San Diego Firestorms

    Normality, like it often does, served as a harbinger for catastrophe. Sunny blue skies finally appeared last week, after what seemed like years of ambiguous, overcast weather. It was a welcome relief from the shades of gray, and it seemed as if old friends were reconciled again. San Diego and gorgeous weather are supposed to be betrothed to each other. So in a sense, at least weather-wise, everything was back to normal. Shuttles run, people go to work and school, joggers relish the return of the morning sun. The only disruption is from the strikers in front of the grocery store, who do some harassing when you just want to buy your salsa. For the most part, though, everything was pretty normal. Herein lies the setting for sudden fear, confusion and disorder.

    Shawn No/Guardian

    The massive fires that swept through San Diego County caught most of us off-guard. I looked out the window on the morning of Oct. 26 and grumbled about what I thought was a return of the somber weather. I wish it were only that. As we all figured out at one point or another, it was a firestorm that would devour hundreds of thousands of acres and scar many more lives. If it cut deep into the consciousness of San Diego, then, how did it affect us UCSD students?

    First, I must admit to an intense cynicism. I also tend to be oversensitive about certain issues, including appropriate reactions to devastation and tragedy. That being said, the insensitivity I encountered regarding the fires is probably more than a little tainted by my own jadedness. As students who aren’t readily in the path of danger, I guess it’s a bit unreasonable to expect an outpouring of grief or empathy. However, sometimes it seemed like everyone was only worried about school. From what I read or heard from some people, that was the only thing in their minds. Having school cancelled for three days speaks for itself; the magnitude of the event must be pretty substantial. Students would surely meet the long break in classes with either enthusiasm or confusion, but for some people, it seemed like all they cared about were their midterms. OK, I know we are college students and exams are supposed to be our life, but people are dying and you’re worried about the time of your midterm? I understand your role as a student, but please, everything will work itself out. It just seemed inappropriate in the scope of things.

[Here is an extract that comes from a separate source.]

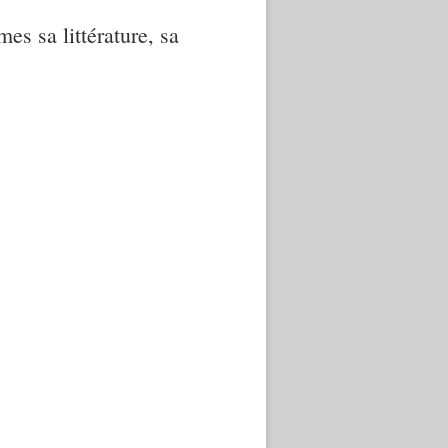
mes sa littérature, sa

    I admittedly was relieved when I heard we wouldn’t have school, although I became antsy when I learned Oct. 29 classes were cancelled. It’s perfectly reasonable for students to be glad of having no school. In fact, I’m sure some of us felt like it was a needed vacation. However, the vacation came at a huge expense. I couldn’t help but feel guilty that the firemen were working some 20 hours a day while we were getting a three-day break from school and celebrating. It’s a strange situation, really, because I can’t blame anyone for rejoicing over a break from school, but neither can I condone the fact that we did.

    It also seemed like a lot of people were more worried about the ash on their cars, dust in their hair, difficulty breathing and whatnot than about the fire itself. The fires were an inconvenience, an annoyance, and nothing more.

    It may be pretty unfair to hold college students accountable for their somewhat selfish thoughts about the disaster. And to expect anything more is also equally unreasonable. What can you expect from 20-year-olds who do little but study, drink and hang out all day? Sympathy? Empathy? It takes something deeply personal to affect the constant flow of life.

    Of course, it’s not as if everyone is supposed to share in the agony of the fires. Indeed, many probably wanted to get their mind off of the disaster. On the up side, it was encouraging to hear that the Red Cross centers were overflowing with volunteers and even had to turn some away. Also, last week’s Associated Students collections drive was another proactive way to help the seemingly helpless situation.

    The school, in a typically bureaucratic manner, issued the same statements everyday citing the reasons for closing the campus. You always hear of “”deepest sympathies”” and “”cause for concern”” and such, but does it register in your mind as sincere?

    School started up again on Oct. 30. Midterms were moved, and some material will have to be cut from courses. But all in all, that’s nothing. It’s a trivial, simplistic matter compared to the complex, arduous and saddening task ahead for so many others who have lost their homes or loved ones. Ashes on the windshield wipers that were once support beams in someone’s home are to be whisked away by an annoyed driver. It’s just a fact of life that true empathy is not possible, especially at the collegiate level. Come finals week, it will all be just another memory of a time when it was dark around noon and we had a few days off from school. Everything will be back to normal. Shouldn’t that be our deepest fear?